Temenni ederim ki Almanya bir 800 bin kişi alsın. Sayın Merkelin kullandığı ifade. Sanki Suriyeden çıkanların sayısı 800 bin mülteciyi bulur gibi. Akdenizde Ege de boğulanları gördük. Bizim sahil güvenlik komutanlığımızın kurtardığı sayı 54 bin civarında.
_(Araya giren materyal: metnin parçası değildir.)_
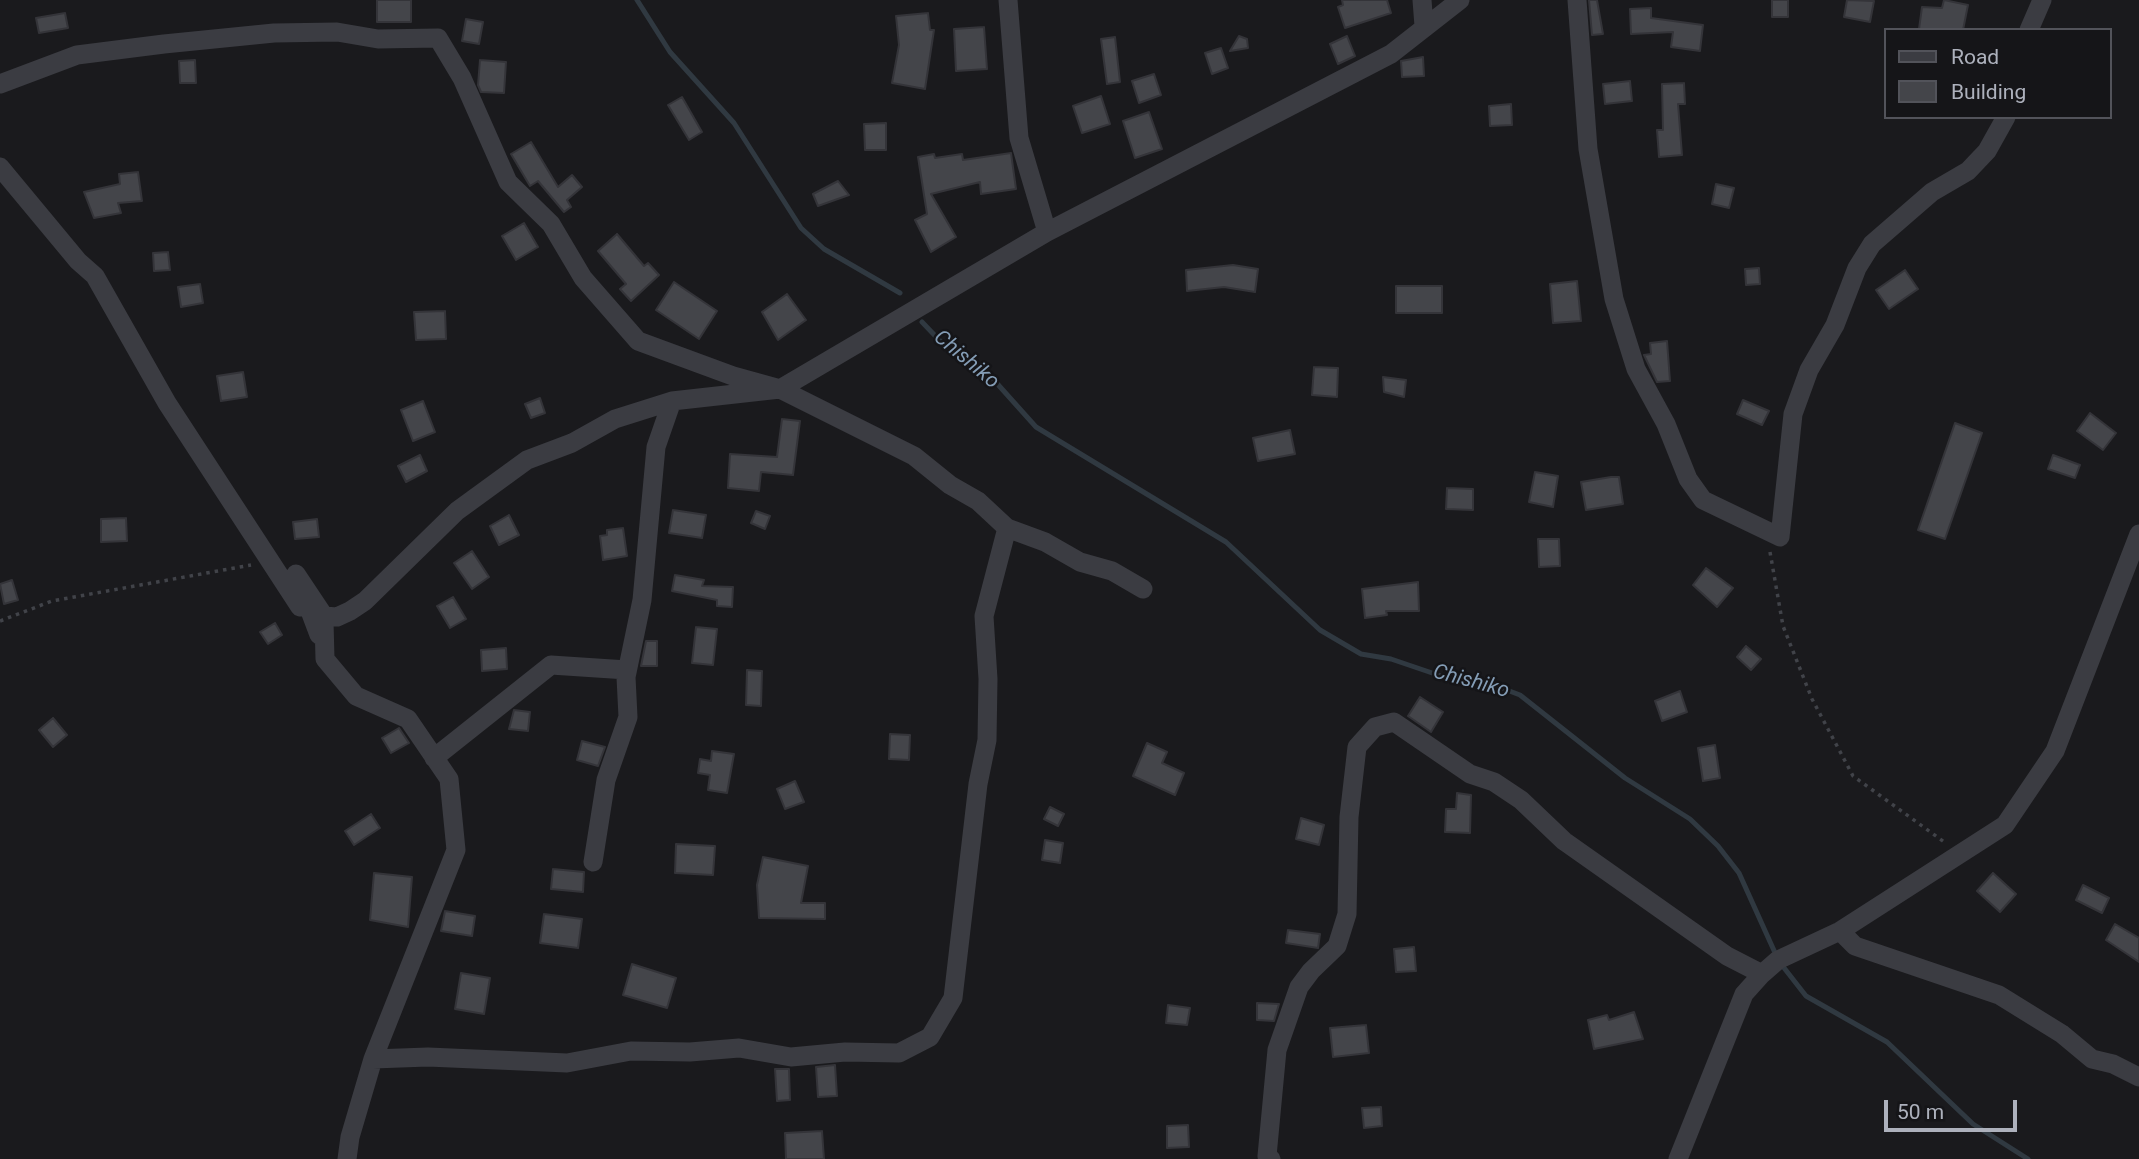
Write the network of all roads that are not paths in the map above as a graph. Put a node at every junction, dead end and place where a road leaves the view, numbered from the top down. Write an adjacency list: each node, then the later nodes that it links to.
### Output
1 (1008, 0): 11 (street)
2 (1422, 0): 6 (street)
3 (1460, 0): 6 (street)
4 (1577, 0): 9 (street)
5 (2042, 0): 7 (street)
6 (1424, 26): 11 (street)
7 (2030, 28)
8 (0, 84): 12 (street)
9 (2005, 119)
10 (0, 167): 17 (street)
11 (1047, 232): 12 (street)
12 (780, 389): 13 (street); 14 (street)
13 (672, 401): 17 (street); 18 (street)
14 (1007, 528): 16 (street); 23 (street)
15 (2139, 534): 21 (street)
16 (1143, 589)
17 (324, 616): 19 (street)
18 (627, 670): 19 (street); 20 (street)
19 (434, 758): 23 (street)
20 (593, 862)
21 (1840, 932): 22 (street); 24 (street)
22 (1762, 974): 26 (street); 27 (street)
23 (373, 1059): 25 (street)
24 (2139, 1077)
25 (347, 1159)
26 (1271, 1159)
27 (1678, 1159)

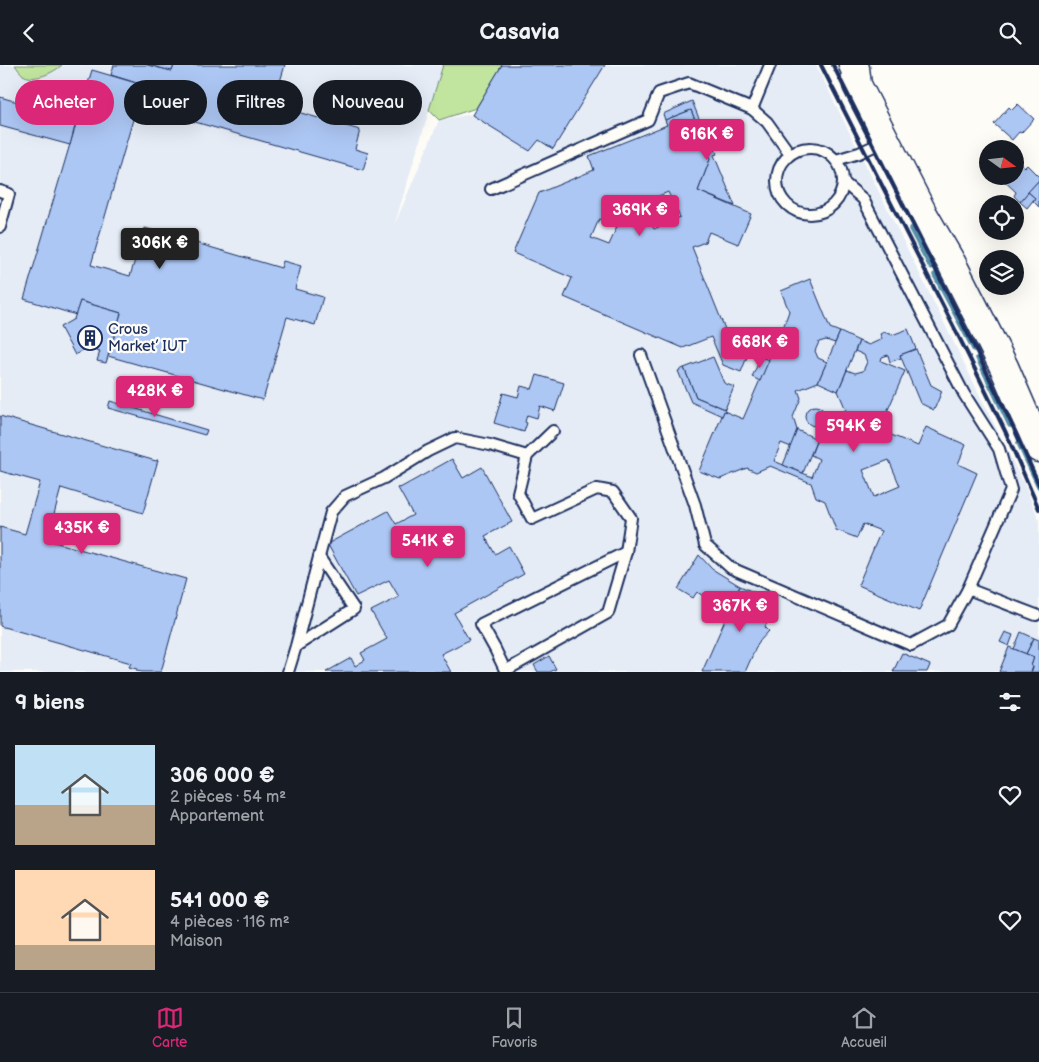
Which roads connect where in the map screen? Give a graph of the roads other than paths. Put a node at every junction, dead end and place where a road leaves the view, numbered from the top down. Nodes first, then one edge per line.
1 (770, 65) edge
2 (854, 67) edge
3 (752, 109) junction
4 (886, 141) junction
5 (790, 154) junction
6 (836, 160) junction
7 (843, 182) junction
8 (491, 189) dead end
9 (0, 191) edge
10 (0, 227) edge
11 (952, 264) junction
12 (641, 355) dead end
13 (553, 431) dead end
14 (1039, 448) edge
15 (527, 455) junction
16 (626, 552) junction
17 (319, 557) junction
18 (968, 589) junction
19 (1036, 615) dead end
20 (296, 646) junction
21 (506, 671) edge
22 (288, 672) edge

1 - 3 lane
2 - 4 main road
2 - 11 main road
3 - 5 lane
3 - 8 lane
4 - 6 lane
4 - 11 main road
5 - 6 lane
5 - 7 lane
6 - 7 lane
7 - 18 lane
9 - 10 lane
11 - 14 main road
12 - 18 lane
13 - 15 lane
15 - 16 lane
15 - 17 lane
16 - 21 lane
16 - 21 lane
17 - 20 lane
17 - 20 lane
18 - 19 lane
20 - 22 lane

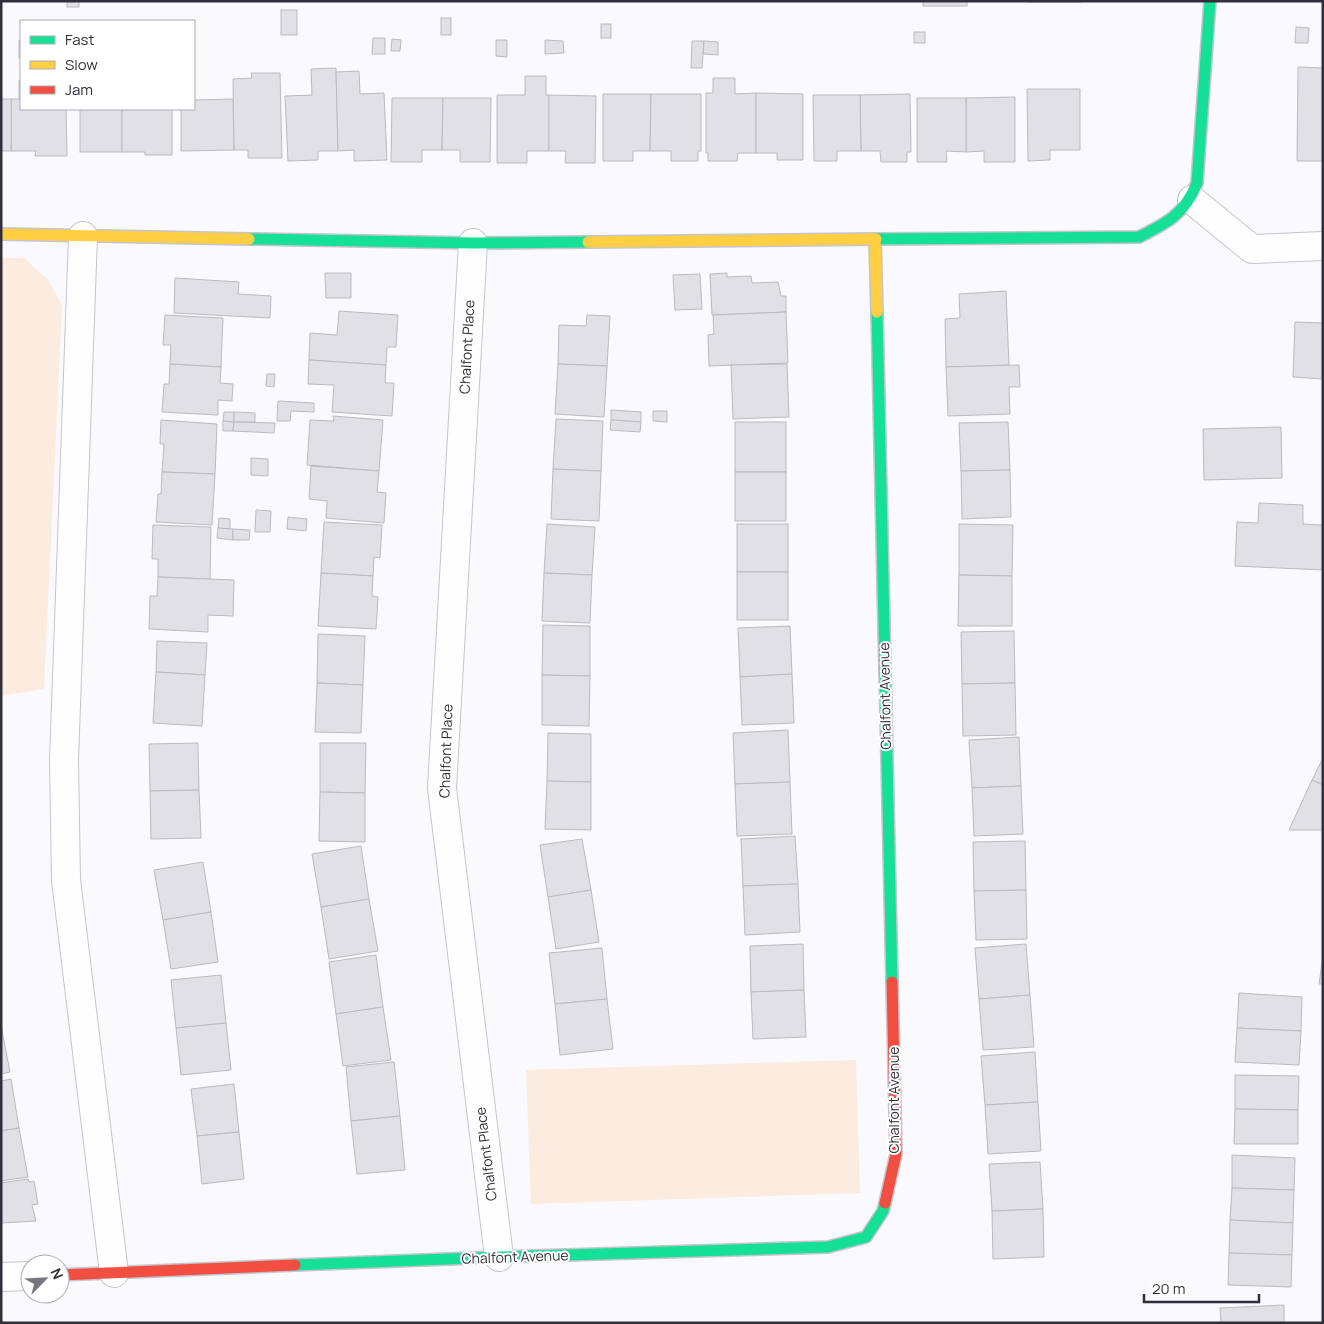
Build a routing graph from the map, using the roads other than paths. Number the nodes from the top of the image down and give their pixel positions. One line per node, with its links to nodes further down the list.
1 (1210, 1): 2 (street)
2 (1192, 200): 5 (street); 7 (street)
3 (1, 234): 4 (street)
4 (83, 236): 6 (street); 9 (street)
5 (875, 240): 6 (street); 8 (street, Chalfont Avenue)
6 (473, 243): 8 (street, Chalfont Place)
7 (1323, 246)
8 (499, 1257): 9 (street, Chalfont Avenue)
9 (114, 1273): 10 (street, Chalfont Avenue)
10 (70, 1275)
11 (20, 1276): 12 (street)
12 (1, 1277)

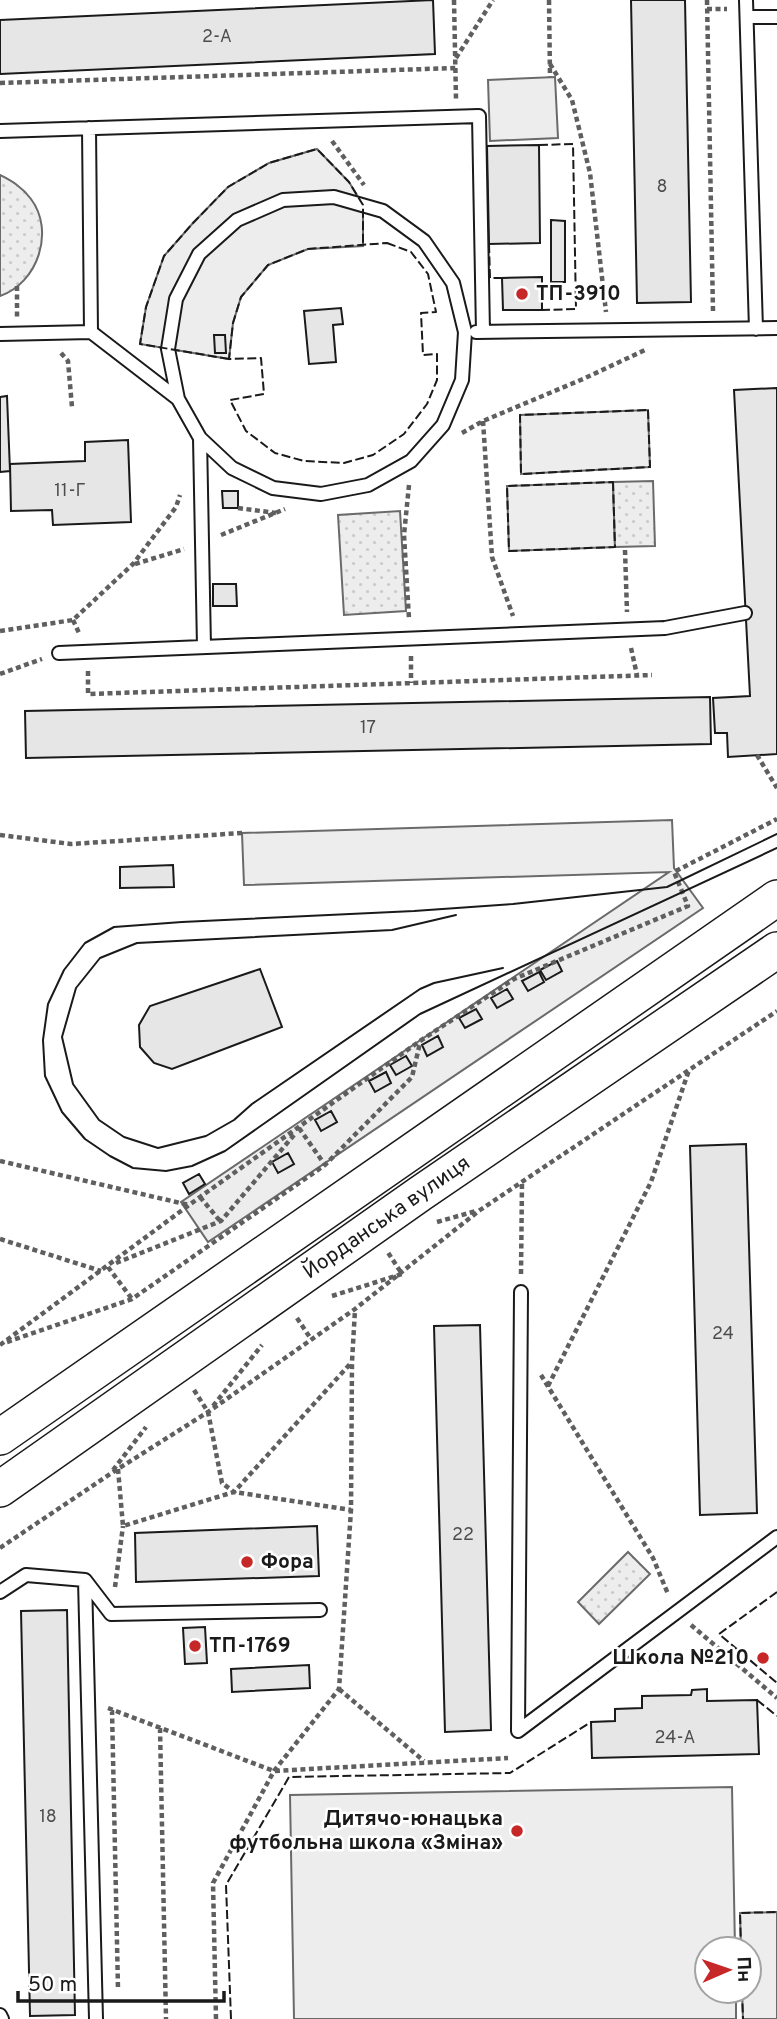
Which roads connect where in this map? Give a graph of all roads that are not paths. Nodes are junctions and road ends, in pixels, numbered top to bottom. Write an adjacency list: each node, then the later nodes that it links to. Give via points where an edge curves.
1 (746, 0): 2 (lane)
2 (747, 17): 3 (lane); 7 (lane)
3 (777, 17)
4 (89, 128): 5 (lane); 8 (lane); 10 (lane, via 479,116)
5 (0, 131)
6 (777, 328): 7 (lane)
7 (756, 329): 10 (lane)
8 (91, 332): 11 (lane); 12 (lane)
9 (465, 332): 10 (lane); 12 (lane, via 453,283 424,241 383,211 334,197 283,200 237,220 199,254 176,299 168,349); 13 (lane, via 462,380 443,425 411,461 368,485 321,495 272,488 232,468)
10 (483, 332)
11 (0, 334)
12 (178, 399): 13 (lane)
13 (200, 438): 15 (lane)
14 (745, 613): 15 (lane, via 665,628)
15 (204, 647): 16 (lane)
16 (60, 653)
17 (777, 898): 20 (main road, Йорданська вулиця)
18 (777, 950): 21 (main road, Йорданська вулиця)
19 (521, 1292): 22 (lane, via 518,1731)
20 (0, 1437)
21 (0, 1489)
22 (777, 1536)
23 (85, 1580): 24 (lane, via 26,1575); 25 (lane, via 111,1614); 26 (lane)
24 (0, 1592)
25 (320, 1610)
26 (96, 2019)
Türkiye olarak ben rahatsızım, Suriye'den Rusya, İran rahatsız olamaz. Çünkü Suriyenin Rusya ya, İran'a sınırı yok. Suriye tarafından geçenlerde bir artış oldu, bir askerimiz şehit oldu. Başta DAİŞ olmak üzere, bütün bunlara karşı tedbirimizi almak durumundayız. Koalisyon güçleriyle de özellikle terör güçlerine karşı, bir güvenli bölgenin oluşturulmasını birimlerimiz yürütüyor.
SURİYE İÇ SAVAŞI
Esed'i geçmişteki görüşmelerimizde defalarca uyardım. Geçtiğimiz yıllarda Cuma gecesi Esed'i aradım. Tanklarını çekmesini söyledin ama yapmadı. Bunun İslam'la alakası yok. 300 bine yakın sivil öldü."
DAEŞ OPERASYONLARI
DAEŞ'e operasyonlarımızın olmadığına inanmak elde değil. Bunlar algı operasyonu. Tüm terör örgütlerine karşı operasyonlarımızı sürdüreceğiz."
"ŞEHİDE SIRT DÖNECEK KADAR ŞEREFSİZ DEĞİLİM"
Ben şehide sırtımı çevirecek kadar şerefsiz değilim. Şehidin bizim dünyamızdaki anlamı bellidir. Onların dünyasındaki anlamı buysa onu bilemem. Özgürlük adı altında bir başkasının özgürlük alanını işgal edemezsin. Bu benim inancıma saldırıdır. Bedelini ödeyecekler."